> _Supplied information_:
....
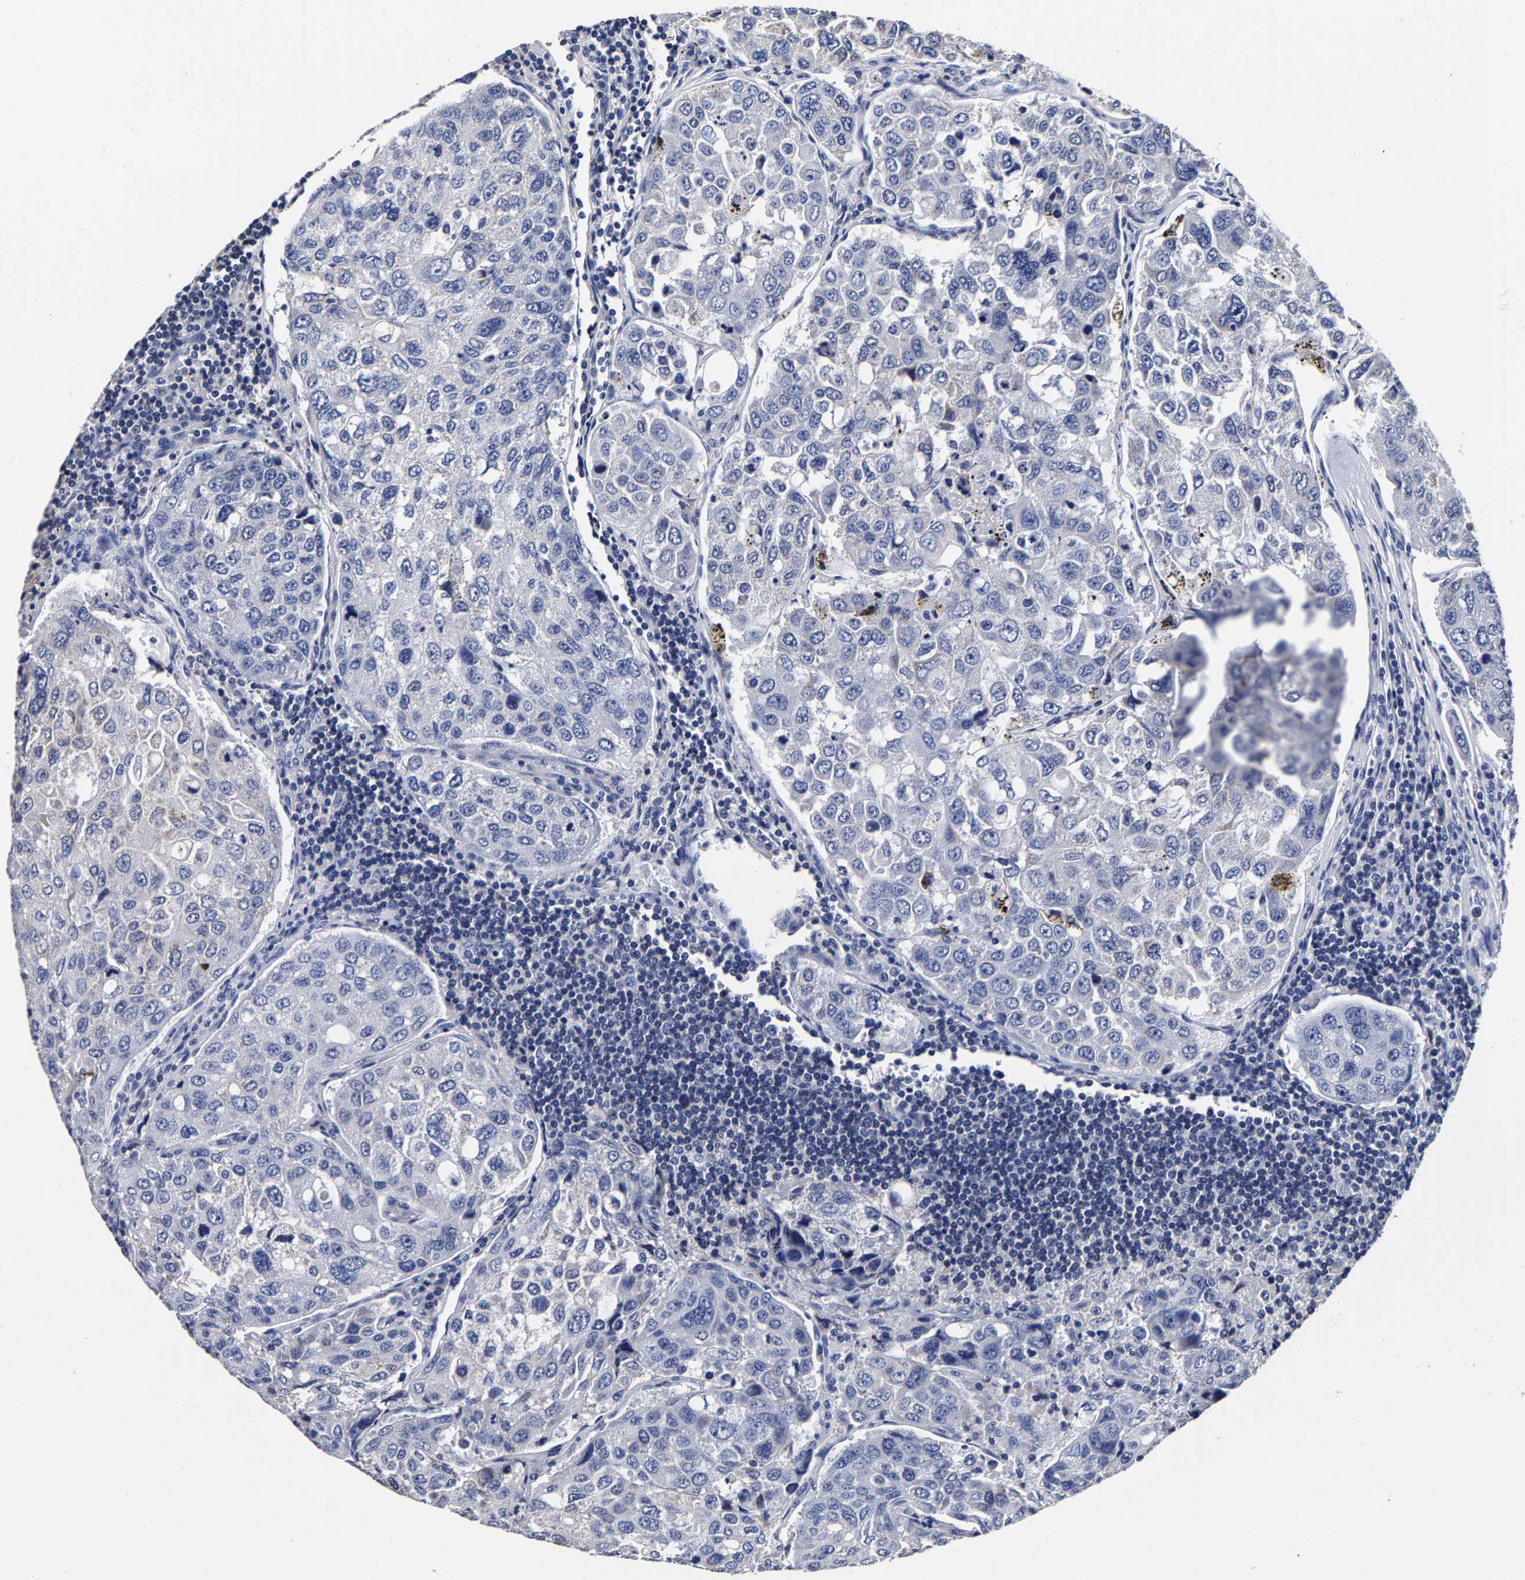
{"staining": {"intensity": "weak", "quantity": "<25%", "location": "cytoplasmic/membranous"}, "tissue": "urothelial cancer", "cell_type": "Tumor cells", "image_type": "cancer", "snomed": [{"axis": "morphology", "description": "Urothelial carcinoma, High grade"}, {"axis": "topography", "description": "Lymph node"}, {"axis": "topography", "description": "Urinary bladder"}], "caption": "A photomicrograph of human urothelial carcinoma (high-grade) is negative for staining in tumor cells.", "gene": "AKAP4", "patient": {"sex": "male", "age": 51}}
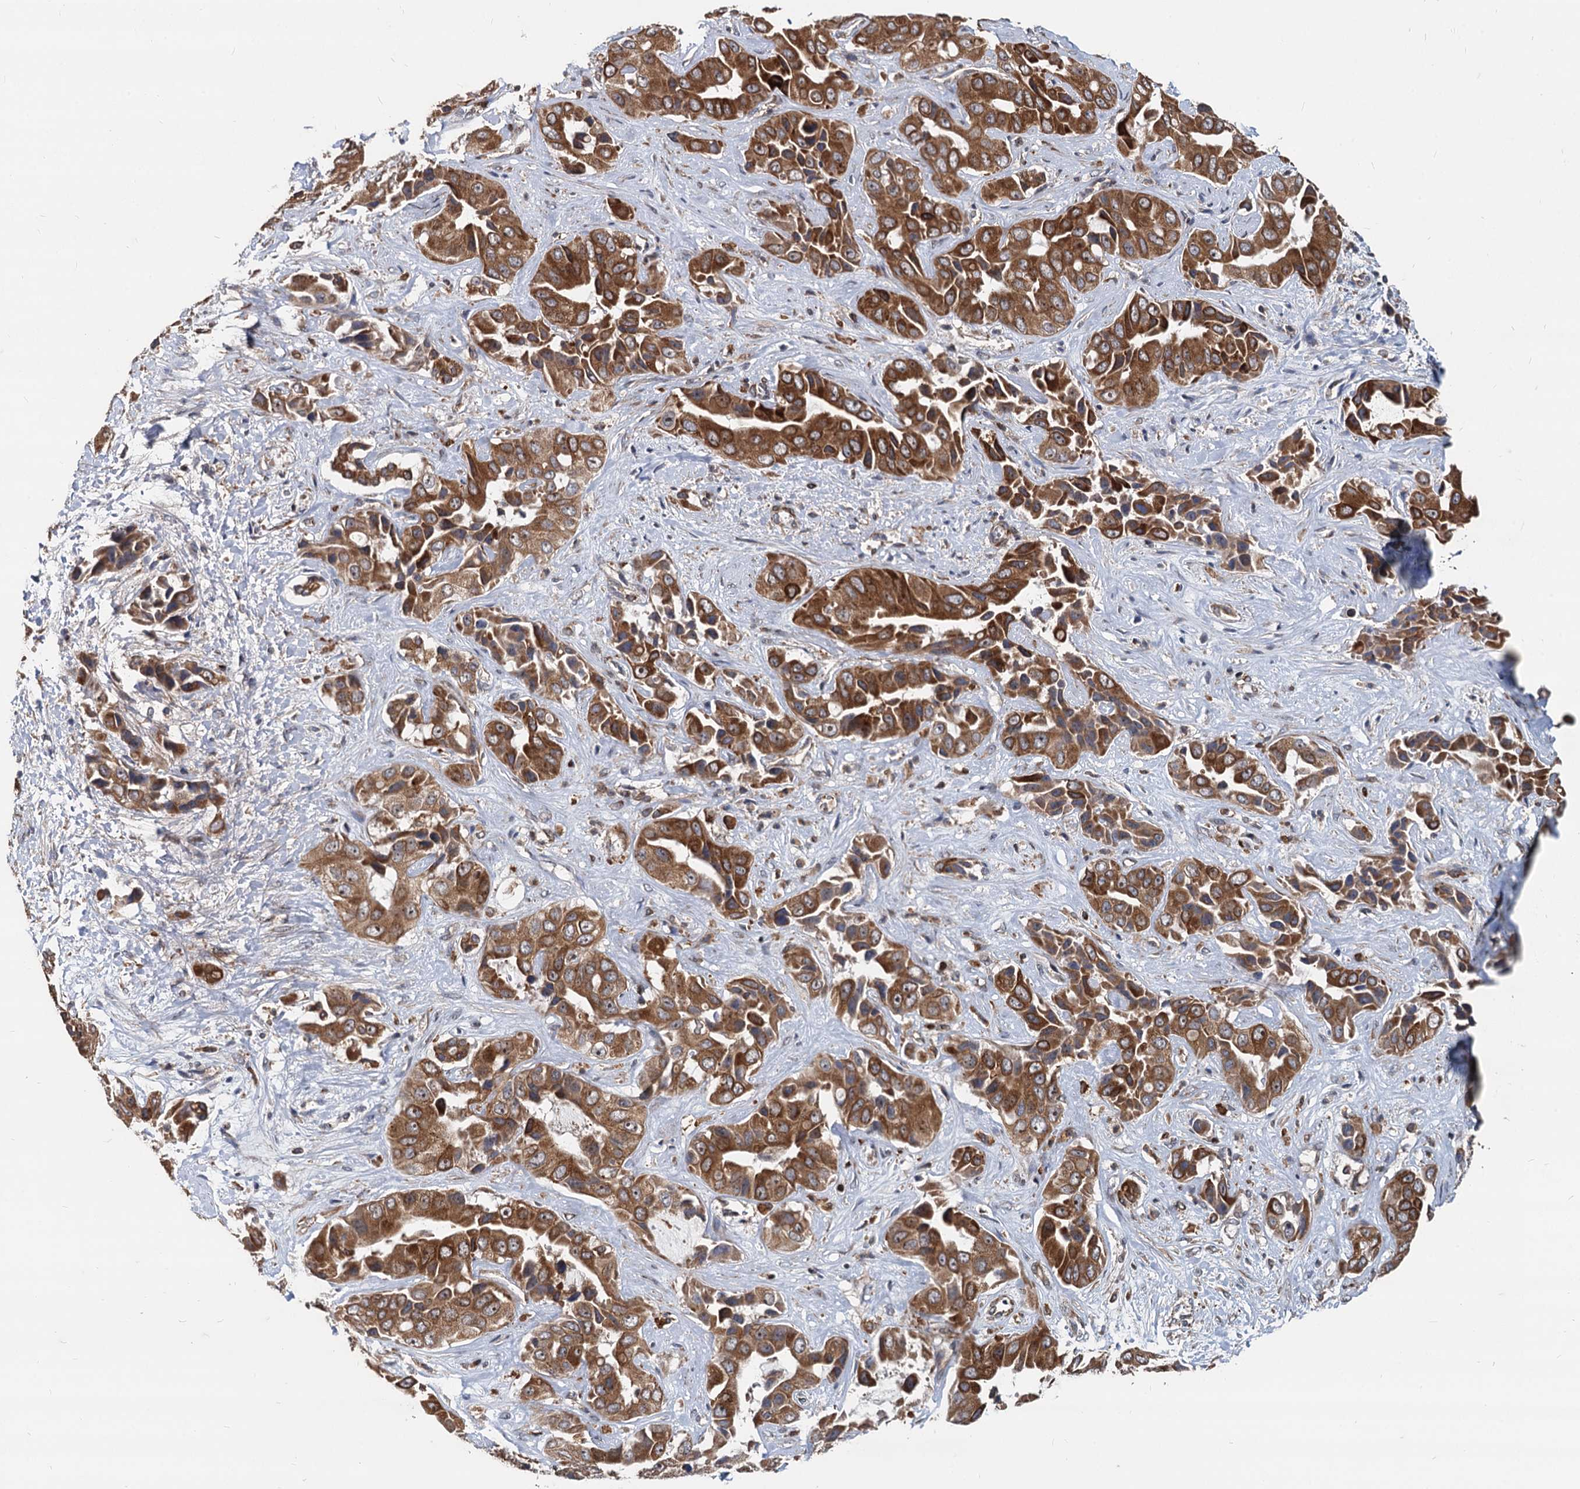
{"staining": {"intensity": "strong", "quantity": ">75%", "location": "cytoplasmic/membranous"}, "tissue": "liver cancer", "cell_type": "Tumor cells", "image_type": "cancer", "snomed": [{"axis": "morphology", "description": "Cholangiocarcinoma"}, {"axis": "topography", "description": "Liver"}], "caption": "An immunohistochemistry (IHC) micrograph of tumor tissue is shown. Protein staining in brown highlights strong cytoplasmic/membranous positivity in liver cancer within tumor cells.", "gene": "STIM1", "patient": {"sex": "female", "age": 52}}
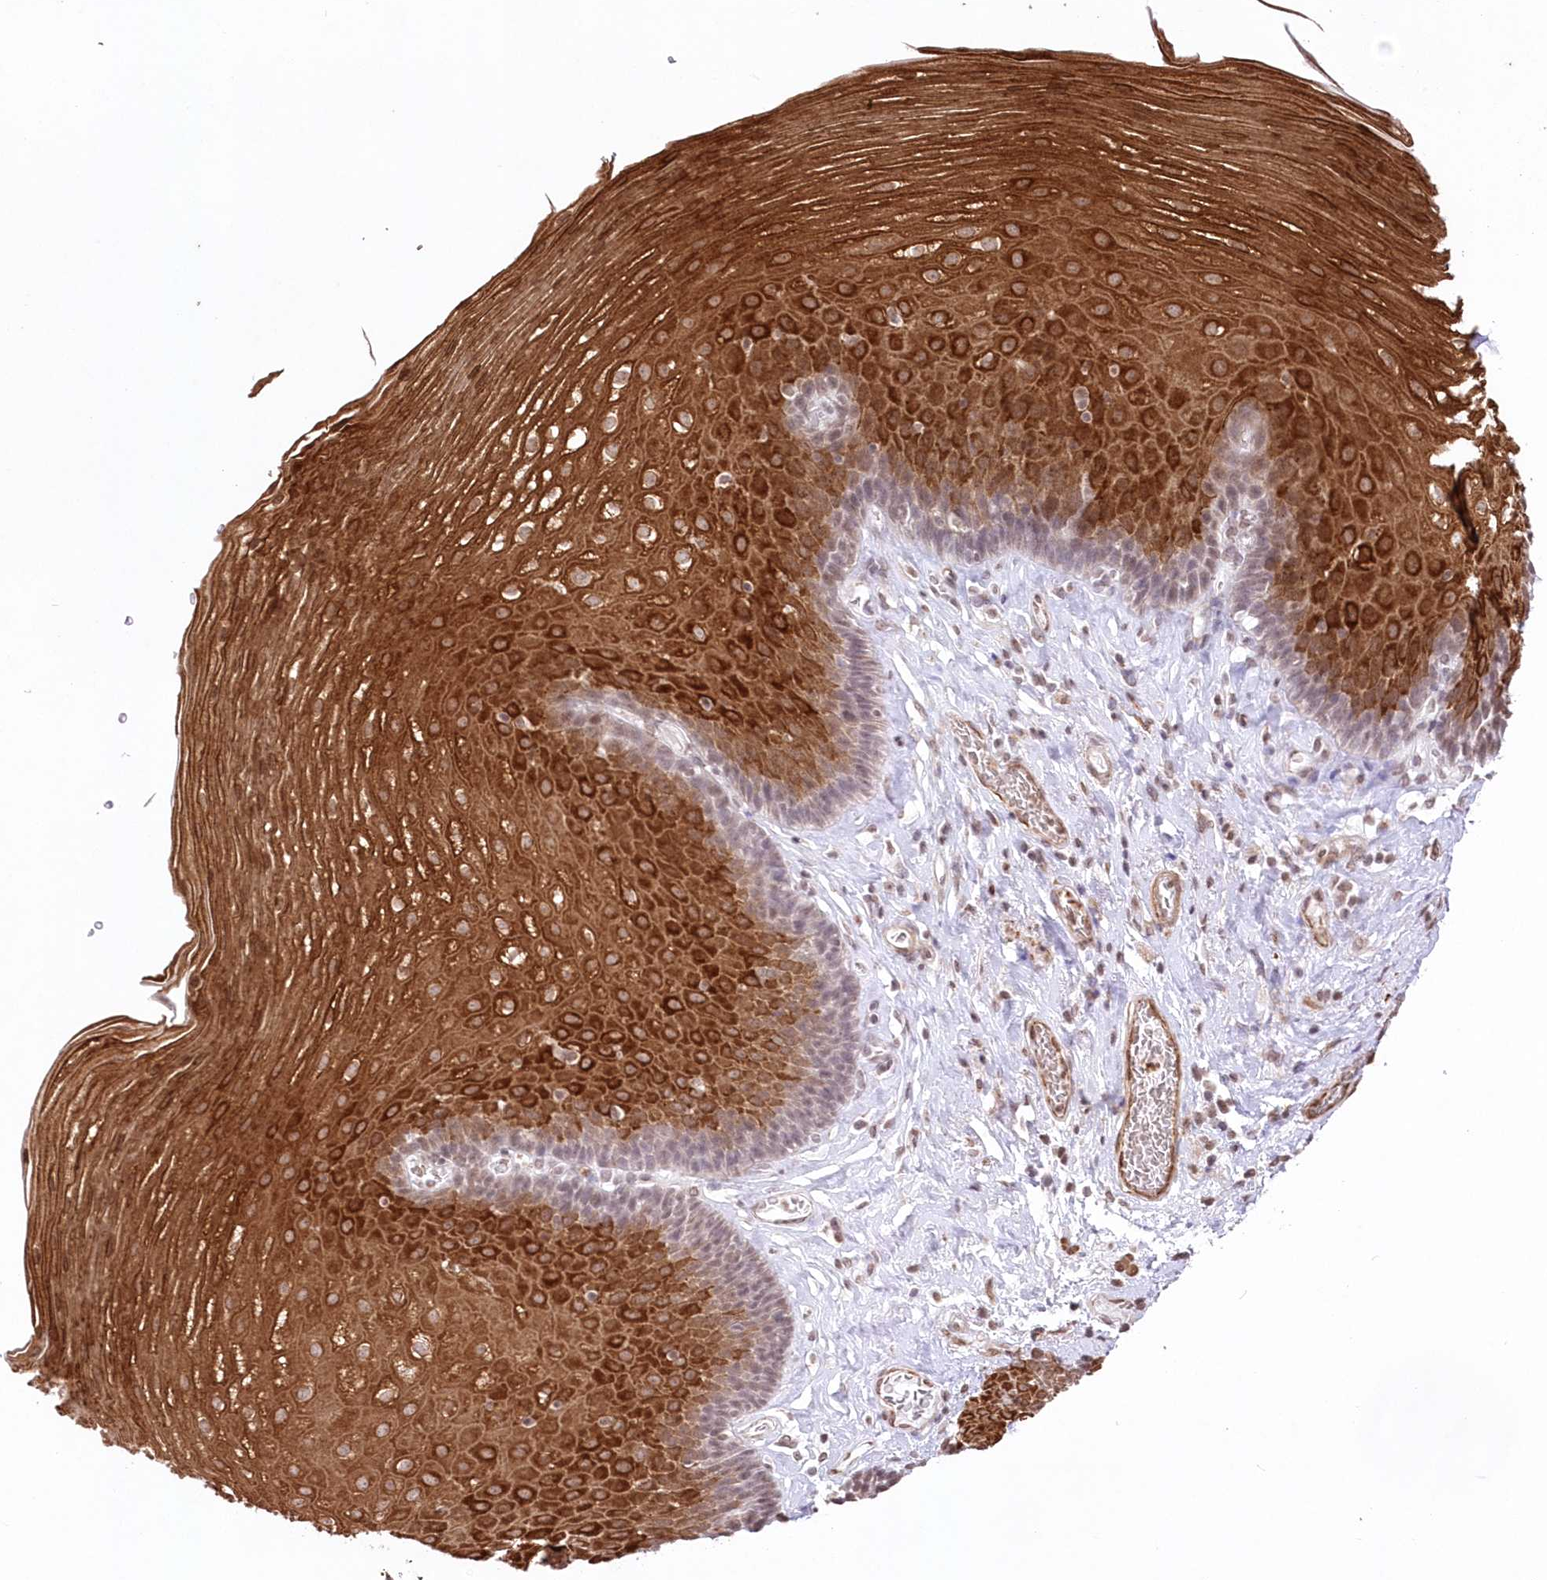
{"staining": {"intensity": "strong", "quantity": "25%-75%", "location": "cytoplasmic/membranous"}, "tissue": "esophagus", "cell_type": "Squamous epithelial cells", "image_type": "normal", "snomed": [{"axis": "morphology", "description": "Normal tissue, NOS"}, {"axis": "topography", "description": "Esophagus"}], "caption": "A brown stain shows strong cytoplasmic/membranous staining of a protein in squamous epithelial cells of normal esophagus. (DAB IHC, brown staining for protein, blue staining for nuclei).", "gene": "ENSG00000275740", "patient": {"sex": "female", "age": 66}}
....
Reproduce the full listing verbatim so that only the pictures are missing.

{"staining": {"intensity": "weak", "quantity": "<25%", "location": "cytoplasmic/membranous"}, "tissue": "urothelial cancer", "cell_type": "Tumor cells", "image_type": "cancer", "snomed": [{"axis": "morphology", "description": "Urothelial carcinoma, High grade"}, {"axis": "topography", "description": "Lymph node"}, {"axis": "topography", "description": "Urinary bladder"}], "caption": "A photomicrograph of human urothelial carcinoma (high-grade) is negative for staining in tumor cells.", "gene": "AKAP4", "patient": {"sex": "male", "age": 51}}
{"staining": {"intensity": "strong", "quantity": ">75%", "location": "cytoplasmic/membranous"}, "tissue": "liver cancer", "cell_type": "Tumor cells", "image_type": "cancer", "snomed": [{"axis": "morphology", "description": "Cholangiocarcinoma"}, {"axis": "topography", "description": "Liver"}], "caption": "An immunohistochemistry (IHC) micrograph of tumor tissue is shown. Protein staining in brown highlights strong cytoplasmic/membranous positivity in liver cancer within tumor cells.", "gene": "STIM1", "patient": {"sex": "female", "age": 52}}
{"staining": {"intensity": "strong", "quantity": "25%-75%", "location": "cytoplasmic/membranous"}, "tissue": "esophagus", "cell_type": "Squamous epithelial cells", "image_type": "normal", "snomed": [{"axis": "morphology", "description": "Normal tissue, NOS"}, {"axis": "topography", "description": "Esophagus"}], "caption": "A brown stain shows strong cytoplasmic/membranous staining of a protein in squamous epithelial cells of normal esophagus. (DAB IHC, brown staining for protein, blue staining for nuclei).", "gene": "ENSG00000275740", "patient": {"sex": "female", "age": 66}}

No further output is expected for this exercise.